The solution? A simple retry algorithm with exponential backoff. But this is not an ideal solution. Because there is no way to differentiate a response to a request with invalid credentials from a response to a blocked request, retrying must be applied to both of these scenarios, which means that legitimately invalid credentials will cause considerable delays when authenticating: how can we know if the credentials were actually invalid? Maybe we’re just being tarpitted, so there’s no choice but to wait until the maximum number of retries is exceeded.
All that can really be done is to modify the retry algorithm based on when and where the API calls are taking place. For tasks running in the background, it’s usually okay to have large numbers of retries and long delays. But when processing a request from a user, you’ll have to use few retries and live with the possibility that the user could see an incorrect error about invalid credentials and have to try again.
Should I implement this kind of tarpitting in my service?
This is not the Right Way™ to do things, and this is not the time to follow in Amazon’s footsteps. Not being able to differentiate legitimately invalid credentials from rate limiting or tarpitting is a serious problem for usability.
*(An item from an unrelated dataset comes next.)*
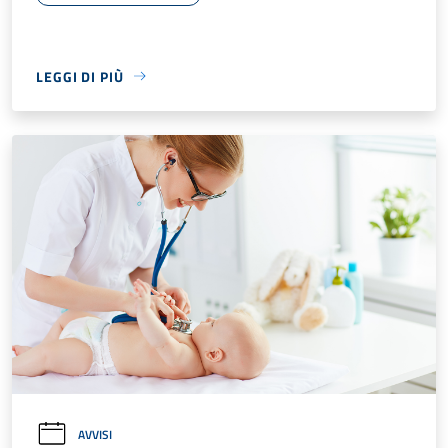
LEGGI DI PIÙ
AVVISI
Here are some ways AWS could remedy this problem while still preventing brute force attacks:
Return a different error message when too many authentication attempts have been made.
Introduce a network delay when too many authentication attempts have been made.
Require callers to process request signatures with a key derivation function (although this has the effect of slowing all requests and increasing CPU usage).
Use secret keys long enough so that brute forcing is computationally intractable, and don’t have any delays or tarpitting (just normal rate limiting to reduce server load). Remember that these secret keys are automatically generated—there is no possibility of users choosing weak passwords.
Or, the best solution: don’t use HMACs for authentication! If you’re using HMACs for authentication, you’re necessarily storing the secret keys in plaintext. By now, haven’t we learned that storing plaintext passwords is a bad idea?
Instead, generate an asymmetric keypair, give the private key to the user, and store only the public key on the server. Assuming you used secure parameters to generate the keys (you didn’t use an exponent of 3, did you?) and you use a secure signature scheme (let’s maybe avoid textbook RSA), the user can securely sign requests with this key, with the assurance that it is computationally intractable to forge signatures (until we have quantum computers, at least…).